提示文
▬▬▬
次いで、加熱槽43で60℃の温度で、吸収液に含まれるシアンとクロラミンT溶液及び4−ピリジンカルボン酸−ピラゾロン溶液とを反応させ、その後、比色計43を用いて吸収液に含まれる総シアンの濃度を測定し、これに基づいて、総シアンの含有量を求めた。
【0108】
総シアンの含有量については、実汚染土D1、実汚染土D2、実汚染土D3、模擬砂質土E1、模擬砂質土E2、模擬粘性土F1、模擬粘性土F2、模擬粘性土F3、及び模擬粘性土F4について算出した。
【0109】
ここで、模擬砂質土E1,E2及び模擬粘性土F1,F2,F3の作成方法について説明する。
始めに、一定量(100g程度)の模擬砂質土または模擬粘性土に、シアン換算濃度として50mg/kgとなるようにフェロシアン溶液またはフェリシアン溶液を5mL程度添加して湿試料を作成し、該湿試料を十分に攪拌した。
次いで、数回攪拌させながら、該湿試料を40℃の温度で完全に乾燥させ、その後、再び混合を行うことで、模擬砂質土E1,E2及び模擬粘性土F1,F2を作成した。
【0110】
模擬粘性土F3,F4では、一定量(100g程度)の模擬粘性土にシアン換算濃度として10及び50mg/kgとなるようにフェロシアン溶液を5mL程度添加し、続けて、シアン換算濃度として100及び50mg/kgとなるようにチオシアン溶液を5mL程度添加して湿試料を作成した。
次いで、数回攪拌させながら、該湿試料を40℃の温度で完全に乾燥させ、その後、再び混合を行うことで、模擬粘性土F3,F4を作成した。
【0111】
第1の分析装置14の分析と平行して、第2の分析装置15を用いて、土壌サンプル溶液Cに含まれるチオシアンの濃度を測定した。チオシアンの濃度については、模擬粘性土F3及び模擬粘性土F4についてのみ測定した。
具体的には、以下の方法により、チオシアンの濃度を測定した。
始めに、土壌サンプル溶液Cに第1の硝酸溶液(硝酸5mL、エタノール6mL、水で全量100mL)を添加して透析器56に供給すると共に、第2の硝酸溶液(硝酸5mL、エタノール6mL、水で全量100mL)を透析器56に供給した。
【0112】
次いで、透析器56を通過した土壌サンプル溶液Cに硝酸第二鉄溶液を添加し、混合コイル46−2を用いて混合した後、比色計58を用いて土壌サンプル溶液Cに含まれるチオシアンの濃度を測定した。
チオシアンの濃度については、模擬粘性土F3,F4についてのみ測定した。
【0113】
上記実験により得られた総シアン含有量、全シアンの含有量、及びチオシアンの含有量を表1に示す。
【0115】
なお、表2に示す実施例のデータのうち、チオシアンの含有量の欄に記載された模擬粘性土F2の100、模擬粘性土F3の230、チオシアン標準液G1の100、及びチオシアン標準液G2の500は、チオシアンの含有量を示している。
▬▬▬
提供データ
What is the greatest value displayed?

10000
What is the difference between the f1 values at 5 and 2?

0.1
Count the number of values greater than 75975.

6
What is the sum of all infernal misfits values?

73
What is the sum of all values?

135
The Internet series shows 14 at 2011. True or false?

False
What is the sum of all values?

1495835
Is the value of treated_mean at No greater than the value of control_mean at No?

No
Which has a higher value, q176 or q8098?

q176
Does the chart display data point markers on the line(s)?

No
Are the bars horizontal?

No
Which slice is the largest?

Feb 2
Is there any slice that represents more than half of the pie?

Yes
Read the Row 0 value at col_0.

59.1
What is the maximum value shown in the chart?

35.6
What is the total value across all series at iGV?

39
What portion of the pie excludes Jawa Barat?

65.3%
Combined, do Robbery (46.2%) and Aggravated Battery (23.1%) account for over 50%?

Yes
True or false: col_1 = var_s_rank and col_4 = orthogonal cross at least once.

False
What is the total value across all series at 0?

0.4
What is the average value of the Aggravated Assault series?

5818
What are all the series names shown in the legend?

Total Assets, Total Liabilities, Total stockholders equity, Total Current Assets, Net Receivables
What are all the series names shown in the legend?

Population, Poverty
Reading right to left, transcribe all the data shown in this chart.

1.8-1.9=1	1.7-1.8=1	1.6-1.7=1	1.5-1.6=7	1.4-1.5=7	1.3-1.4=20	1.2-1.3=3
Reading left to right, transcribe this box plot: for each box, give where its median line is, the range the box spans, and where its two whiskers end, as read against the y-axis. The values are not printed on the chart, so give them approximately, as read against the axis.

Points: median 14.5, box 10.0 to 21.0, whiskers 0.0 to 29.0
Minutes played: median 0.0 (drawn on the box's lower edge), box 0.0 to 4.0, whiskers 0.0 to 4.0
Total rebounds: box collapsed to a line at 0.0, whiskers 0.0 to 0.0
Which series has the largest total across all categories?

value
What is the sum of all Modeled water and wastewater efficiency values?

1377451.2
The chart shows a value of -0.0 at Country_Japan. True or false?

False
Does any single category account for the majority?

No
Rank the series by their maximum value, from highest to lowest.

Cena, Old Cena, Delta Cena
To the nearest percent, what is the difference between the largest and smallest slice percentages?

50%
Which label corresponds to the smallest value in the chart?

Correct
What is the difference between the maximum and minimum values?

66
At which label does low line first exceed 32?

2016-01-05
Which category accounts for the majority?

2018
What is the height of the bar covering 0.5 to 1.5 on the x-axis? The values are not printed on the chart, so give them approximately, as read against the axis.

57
▬▬▬
課題
土壌中のシアン測定についての提示文から、「次いで、加熱槽43で60℃の」で始まり「試料を作成し、該湿試料を十分に攪拌した。」に至るまでの部分を、そのまま書き写しなさい。

解答
次いで、加熱槽43で60℃の温度で、吸収液に含まれるシアンとクロラミンT溶液及び4−ピリジンカルボン酸−ピラゾロン溶液とを反応させ、その後、比色計43を用いて吸収液に含まれる総シアンの濃度を測定し、これに基づいて、総シアンの含有量を求めた。
【0108】
総シアンの含有量については、実汚染土D1、実汚染土D2、実汚染土D3、模擬砂質土E1、模擬砂質土E2、模擬粘性土F1、模擬粘性土F2、模擬粘性土F3、及び模擬粘性土F4について算出した。
【0109】
ここで、模擬砂質土E1,E2及び模擬粘性土F1,F2,F3の作成方法について説明する。
始めに、一定量(100g程度)の模擬砂質土または模擬粘性土に、シアン換算濃度として50mg/kgとなるようにフェロシアン溶液またはフェリシアン溶液を5mL程度添加して湿試料を作成し、該湿試料を十分に攪拌した。